Re: [PATCH] fs: Make /proc/sys inodes be owned by global root.

From: Luis Chamberlain
Date: Mon Nov 26 2018 - 20:16:37 EST


On Mon, Nov 26, 2018 at 06:26:07PM +0100, Radoslaw Burny wrote:
> Due to a recent commit (d151ddc00498 - fs: Update i_[ug]id_(read|write)
> to translate relative to s_user_ns),

Recent? This is commit is from 2014 and present upstream since v4.8.
And the commit ID you mentioned in your commit log seems to be
incorrect. I get:

81754357770ebd900801231e7bc8d151ddc00498a fs: Update i_[ug]id_(read|write) to translate relative to s_user_ns

> inodes under /proc/sys have -1
> written to their i_uid/i_gid members if a containing userns does not
> have entries for root in the uid/gid_map.

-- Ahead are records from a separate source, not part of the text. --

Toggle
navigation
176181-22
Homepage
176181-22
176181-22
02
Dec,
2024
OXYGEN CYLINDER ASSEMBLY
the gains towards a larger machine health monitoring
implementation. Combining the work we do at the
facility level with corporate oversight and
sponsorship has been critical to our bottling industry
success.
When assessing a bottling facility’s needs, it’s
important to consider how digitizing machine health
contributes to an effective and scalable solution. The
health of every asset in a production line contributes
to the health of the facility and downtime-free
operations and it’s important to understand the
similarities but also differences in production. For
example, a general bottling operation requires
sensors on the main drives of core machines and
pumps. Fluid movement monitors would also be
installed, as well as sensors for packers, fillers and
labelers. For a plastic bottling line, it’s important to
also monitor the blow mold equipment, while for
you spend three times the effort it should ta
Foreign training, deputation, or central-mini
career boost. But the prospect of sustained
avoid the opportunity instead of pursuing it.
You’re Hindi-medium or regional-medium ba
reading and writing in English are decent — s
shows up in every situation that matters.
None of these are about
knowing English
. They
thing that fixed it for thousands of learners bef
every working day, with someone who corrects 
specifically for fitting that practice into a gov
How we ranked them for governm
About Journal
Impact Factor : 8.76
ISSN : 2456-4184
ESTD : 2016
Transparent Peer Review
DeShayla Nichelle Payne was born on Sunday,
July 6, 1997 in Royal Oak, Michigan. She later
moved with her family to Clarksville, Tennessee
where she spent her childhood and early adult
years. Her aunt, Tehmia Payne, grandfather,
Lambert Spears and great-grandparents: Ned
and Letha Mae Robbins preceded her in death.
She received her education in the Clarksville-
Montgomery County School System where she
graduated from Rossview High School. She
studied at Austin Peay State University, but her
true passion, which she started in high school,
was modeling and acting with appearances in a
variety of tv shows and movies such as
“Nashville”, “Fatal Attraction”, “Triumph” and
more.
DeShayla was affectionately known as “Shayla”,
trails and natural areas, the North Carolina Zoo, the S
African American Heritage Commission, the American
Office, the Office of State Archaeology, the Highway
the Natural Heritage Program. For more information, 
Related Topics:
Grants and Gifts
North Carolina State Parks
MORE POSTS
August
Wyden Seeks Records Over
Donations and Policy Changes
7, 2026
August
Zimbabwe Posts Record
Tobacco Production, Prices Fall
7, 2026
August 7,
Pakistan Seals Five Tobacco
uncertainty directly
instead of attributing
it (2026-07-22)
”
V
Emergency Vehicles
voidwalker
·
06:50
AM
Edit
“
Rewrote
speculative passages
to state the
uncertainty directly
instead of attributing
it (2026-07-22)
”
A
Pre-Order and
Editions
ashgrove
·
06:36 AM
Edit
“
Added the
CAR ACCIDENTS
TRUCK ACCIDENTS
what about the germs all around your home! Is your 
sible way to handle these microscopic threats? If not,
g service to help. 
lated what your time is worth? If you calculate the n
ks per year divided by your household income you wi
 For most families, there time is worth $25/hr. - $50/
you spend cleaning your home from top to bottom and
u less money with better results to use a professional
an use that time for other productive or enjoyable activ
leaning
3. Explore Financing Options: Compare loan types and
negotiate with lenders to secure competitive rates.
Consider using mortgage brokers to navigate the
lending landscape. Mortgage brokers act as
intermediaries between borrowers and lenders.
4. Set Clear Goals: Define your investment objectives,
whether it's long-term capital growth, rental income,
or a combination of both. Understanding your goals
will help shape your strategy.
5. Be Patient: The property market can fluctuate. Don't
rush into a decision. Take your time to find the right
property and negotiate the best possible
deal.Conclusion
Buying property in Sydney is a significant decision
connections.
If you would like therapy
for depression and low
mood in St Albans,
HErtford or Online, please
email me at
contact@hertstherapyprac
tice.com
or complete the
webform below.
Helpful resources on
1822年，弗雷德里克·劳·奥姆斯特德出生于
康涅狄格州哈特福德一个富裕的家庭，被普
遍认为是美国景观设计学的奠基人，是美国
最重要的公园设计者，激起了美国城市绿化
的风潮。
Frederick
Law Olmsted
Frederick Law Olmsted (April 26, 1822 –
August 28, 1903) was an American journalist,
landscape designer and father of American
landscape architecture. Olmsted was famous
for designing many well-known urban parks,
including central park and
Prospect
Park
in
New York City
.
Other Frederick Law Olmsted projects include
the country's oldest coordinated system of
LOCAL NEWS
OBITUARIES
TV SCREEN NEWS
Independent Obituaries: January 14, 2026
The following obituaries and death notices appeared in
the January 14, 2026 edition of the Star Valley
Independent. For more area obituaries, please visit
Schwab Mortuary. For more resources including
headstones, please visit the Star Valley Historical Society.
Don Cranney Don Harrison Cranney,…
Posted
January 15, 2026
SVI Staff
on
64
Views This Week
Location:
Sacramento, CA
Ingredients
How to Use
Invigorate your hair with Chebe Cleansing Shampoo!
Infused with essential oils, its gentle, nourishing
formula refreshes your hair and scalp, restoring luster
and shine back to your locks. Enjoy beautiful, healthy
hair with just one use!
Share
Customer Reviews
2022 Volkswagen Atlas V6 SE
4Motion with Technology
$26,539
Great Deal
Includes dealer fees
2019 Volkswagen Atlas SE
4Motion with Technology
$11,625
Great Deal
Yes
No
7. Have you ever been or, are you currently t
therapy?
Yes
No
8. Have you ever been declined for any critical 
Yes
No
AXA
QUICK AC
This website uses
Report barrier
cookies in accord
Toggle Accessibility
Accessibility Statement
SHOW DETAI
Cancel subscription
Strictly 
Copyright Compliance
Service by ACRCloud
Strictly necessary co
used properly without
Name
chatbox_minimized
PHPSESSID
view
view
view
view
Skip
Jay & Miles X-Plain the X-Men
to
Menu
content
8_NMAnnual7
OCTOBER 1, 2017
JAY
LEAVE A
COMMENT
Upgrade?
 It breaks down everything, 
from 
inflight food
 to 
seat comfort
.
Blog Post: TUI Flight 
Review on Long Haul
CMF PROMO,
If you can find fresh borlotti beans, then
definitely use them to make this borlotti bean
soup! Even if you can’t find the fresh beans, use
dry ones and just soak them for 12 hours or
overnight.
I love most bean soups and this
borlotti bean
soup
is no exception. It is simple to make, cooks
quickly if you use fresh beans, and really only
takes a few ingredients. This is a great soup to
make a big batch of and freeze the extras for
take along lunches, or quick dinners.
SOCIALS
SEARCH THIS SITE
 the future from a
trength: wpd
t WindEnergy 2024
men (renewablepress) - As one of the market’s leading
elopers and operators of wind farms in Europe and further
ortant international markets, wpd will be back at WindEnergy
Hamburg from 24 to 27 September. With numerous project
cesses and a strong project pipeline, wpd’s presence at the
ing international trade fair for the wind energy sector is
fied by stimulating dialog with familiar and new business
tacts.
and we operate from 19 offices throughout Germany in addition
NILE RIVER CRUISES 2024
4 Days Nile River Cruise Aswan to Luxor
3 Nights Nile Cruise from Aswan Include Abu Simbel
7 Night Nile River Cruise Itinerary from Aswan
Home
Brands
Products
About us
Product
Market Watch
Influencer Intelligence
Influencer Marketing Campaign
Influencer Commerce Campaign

Thanks for the description of how to run into the issue described but
is there also a practical use case today where this is happening? I ask
as it would be good to know the severity of the issue in the real world
today.

> This wouldn't normally matter, because these values are not used for
> access checks. However, a later change (0bd23d09b874 - Don't modify
> inodes with a uid or gid unknown to the vfs) changes the kernel to
> prevent opens for write if the i_uid/i_gid field in the inode is -1,
> even if the /proc/sys-specific access checks would otherwise pass.
>
> This causes a problem: in a userns without root mapping, even the
> namespace creator cannot write to e.g. /proc/sys/kernel/shmmax.
> This change fixes the problem by overriding i_uid/i_gid back to
> GLOBAL_ROOT_UID/GID.

We really need Seth and Eric to provide guidance here as they were
the ones devising this long ago, but to me your solution seems backward.
Why allow any namespace to muck with /proc/sys/ seettings?

Let's recall that this case was a corner case, and writeback was the
biggest concern, and for that it was decided that you'd simply not get
write access, and so its read only. Its not clear to me if things like
proc were considered. For the regular file case the situation can be
addressed with chown, however we can't chown proc files.

> Tested: Used a repro program that creates a user namespace without any
> mapping and stat'ed /proc/$PID/root/proc/sys/kernel/shmmax from outside.
> Before the change, it shows uid/gid of 65534,

I thought you said it would be uid/gid -1 without your patch?

> with the change it's 0.

Note that a good way to also test issues is with the lib/test_sysctl.c
module and the tools/testing/selftests/sysctl/sysctl.sh script, so if
you can device a test there, once we decide what to do that would be
appreciated.

Luis

> Signed-off-by: Radoslaw Burny <rburny@xxxxxxxxxx>
> ---
> fs/proc/proc_sysctl.c | 4 ++++
> 1 file changed, 4 insertions(+)
>
> diff --git a/fs/proc/proc_sysctl.c b/fs/proc/proc_sysctl.c
> index c5cbbdff3c3d..67379a389658 100644
> --- a/fs/proc/proc_sysctl.c
> +++ b/fs/proc/proc_sysctl.c
> @@ -499,6 +499,10 @@ static struct inode *proc_sys_make_inode(struct super_block *sb,
>
> if (root->set_ownership)
> root->set_ownership(head, table, &inode->i_uid, &inode->i_gid);
> + else {
> + inode->i_uid = GLOBAL_ROOT_UID;
> + inode->i_gid = GLOBAL_ROOT_GID;
> + }
>
> out:
> return inode;
> --
> 2.20.0.rc0.387.gc7a69e6b6c-goog
>